Entrevista:O Estado inteligente

terça-feira, agosto 01, 2006

A tragédia que se temia Editorial O Estado de S. Paulo



Editorial
O Estado de S. Paulo
1/8/2006

Quando a opinião pública internacional, reconhecendo o seu direito ao revide, criticou, quase por unanimidade, o que considerou uma reação desproporcional de Israel à agressão do Hezbollah, que consistiu na incursão ao seu território, com a morte de 3 soldados e o seqüestro de 2 outros, foi por temer o inevitável sempre que um país bombardeia outro maciçamente e indistintamente. O inevitável aconteceu no 19º dia da ofensiva israelense ao Líbano. Um único ataque a uma edificação do povoado de Qana, onde se abrigavam moradores locais sem dinheiro nem coragem para fugir dali, como tinham sido advertidos a fazer, fez mais vítimas do que todos os foguetes Katiusha que caíram no norte de Israel desde o início dessa nova conflagração entre judeus e árabes. As armas que mataram cerca de 60 libaneses, entre os quais 37 crianças, escondidos em um porão - no mesmo vilarejo onde, há 10 anos, 102 civis pereceram no bombardeio de um acampamento de refugiados - infligiram a Israel sua terceira derrota na tentativa de erradicar o Hezbollah do sul do Líbano.

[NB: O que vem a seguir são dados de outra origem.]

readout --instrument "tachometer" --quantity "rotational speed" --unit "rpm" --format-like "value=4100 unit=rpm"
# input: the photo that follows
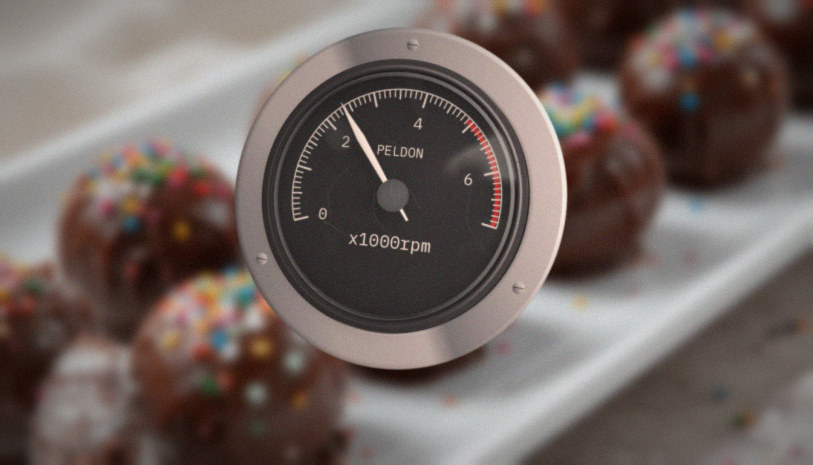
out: value=2400 unit=rpm
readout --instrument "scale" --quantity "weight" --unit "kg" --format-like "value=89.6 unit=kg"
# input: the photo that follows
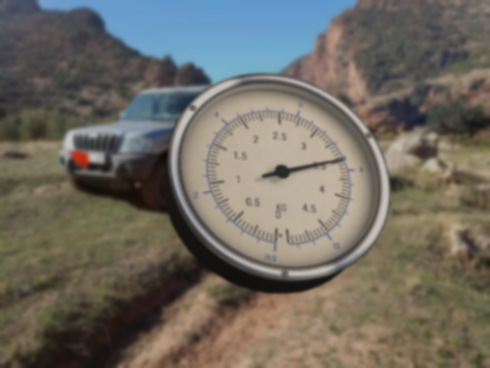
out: value=3.5 unit=kg
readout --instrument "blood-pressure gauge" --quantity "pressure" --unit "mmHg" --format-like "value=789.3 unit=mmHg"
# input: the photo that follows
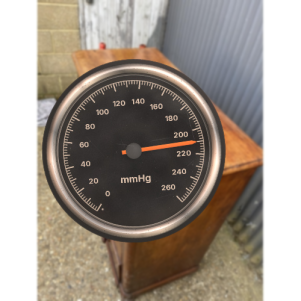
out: value=210 unit=mmHg
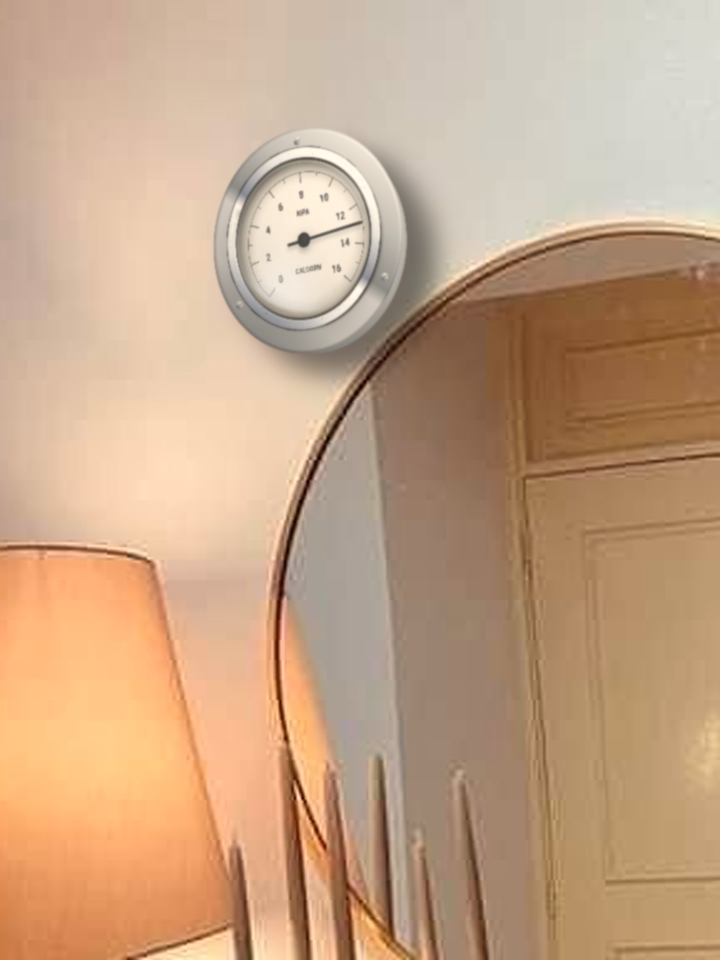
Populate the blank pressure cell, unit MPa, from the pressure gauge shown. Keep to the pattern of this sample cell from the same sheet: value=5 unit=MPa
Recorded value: value=13 unit=MPa
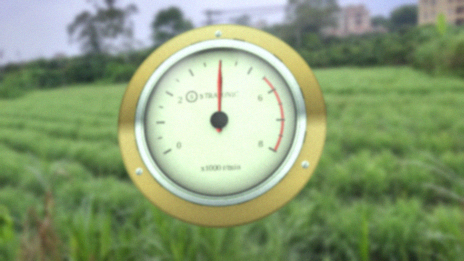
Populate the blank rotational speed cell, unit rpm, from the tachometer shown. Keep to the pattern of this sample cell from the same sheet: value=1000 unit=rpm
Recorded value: value=4000 unit=rpm
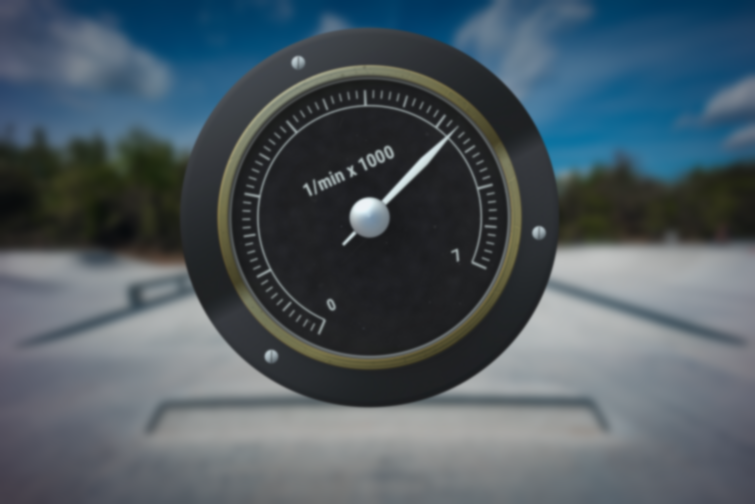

A primeira é militar. Às exortações por um cessar-fogo assim que as hostilidades começaram, ou para a abertura de corredores humanitários no país atacado, o governo israelense fez saber que precisava de duas semanas para terminar o serviço. Anteontem, quando as pressões americanas finalmente levaram um relutante primeiro-ministro Ehud Olmert a aceder a uma trégua de 48 horas, Israel continuava a mencionar o mesmo prazo, atestando a cruel futilidade das operações que arrasaram o Líbano. Claramente, ao engajar a Força Aérea e o Exército israelenses na mais prolongada sucessão de batalhas desde a Guerra do Yom Kippur, em 1973, o Hezbollah, com suas táticas de guerrilha, se mostrou um inimigo capaz de suportar por mais tempo do que supunham os estrategistas israelenses o poderio da maior máquina militar do Oriente Médio. Idêntica capacidade de resistir e revidar obrigou Israel em 2000 a se retirar unilateralmente do país que invadira havia 18 anos.

A segunda derrota é política. Israel conseguiu a proeza de unir em torno do Hezbollah, o movimento radical xiita do qual amplos setores sociais e políticos libaneses até então queriam distância, todas as facções etno-religiosas do país - muçulmanos sunitas e xiitas, cristãos maronitas e drusos, principalmente. No mundo islâmico, o Hezbollah é saudado como o incontrastável campeão da causa palestina. Os regimes autoritários pró-americanos, como a Arábia Saudita, a Jordânia e o Egito, que haviam condenado pela primeira vez em público o "aventureirismo" do Hezbollah, mudaram de tom radicalmente ou se calaram, enquanto crescem as demandas para que os dois últimos no mínimo retirem os seus embaixadores de Tel-Aviv.

O terceiro revés de Israel, naturalmente, é moral. A sua indiferença às agruras dos libaneses, culminando com a atrocidade do último domingo, fez ruir a legitimidade que o Estado judeu invocava para a represália ao Hezbollah, na condição de país atacado. Aos olhos do mundo, nem o imperativo da autodefesa israelense justifica o que muitos consideram um crime de guerra. Mais danificada do que a imagem de Israel só mesmo - de novo - a dos Estados Unidos. A conduta de Washington tem sido simplesmente patética. Ecoando a retórica do governo Bush para a invasão do Iraque, a secretária de Estado Condoleezza Rice falava no "novo Oriente Médio" que poderia nascer da presente crise, antes de ir tocar Brahms em Kuala Lumpur, na Malásia, ao mesmo tempo que o seu país, milimetricamente alinhado com Israel, bloqueava no Conselho de Segurança qualquer resolução por um cessar-fogo imediato no Líbano.

Não haverá nenhum cessar-fogo "sustentável", como diz Condoleezza, muito menos novo Oriente Médio, apenas o mesmo de sempre, encharcado de horrores, enquanto a superpotência mundial se comportar exclusivamente como aliada incondicional de Israel e enquanto não surgir em Israel o que lhe falta desde o assassínio do primeiro-ministro Yitzhak Rabin, em 1995. Desde então, o país teve governos negociando a paz. Mas não um líder com a convicção de que Israel só terá para si - a começar da paz - o que os palestinos também puderem ter, mediante um acordo que os radicais de ambos os lados abominam. O Líbano é só a vítima da vez.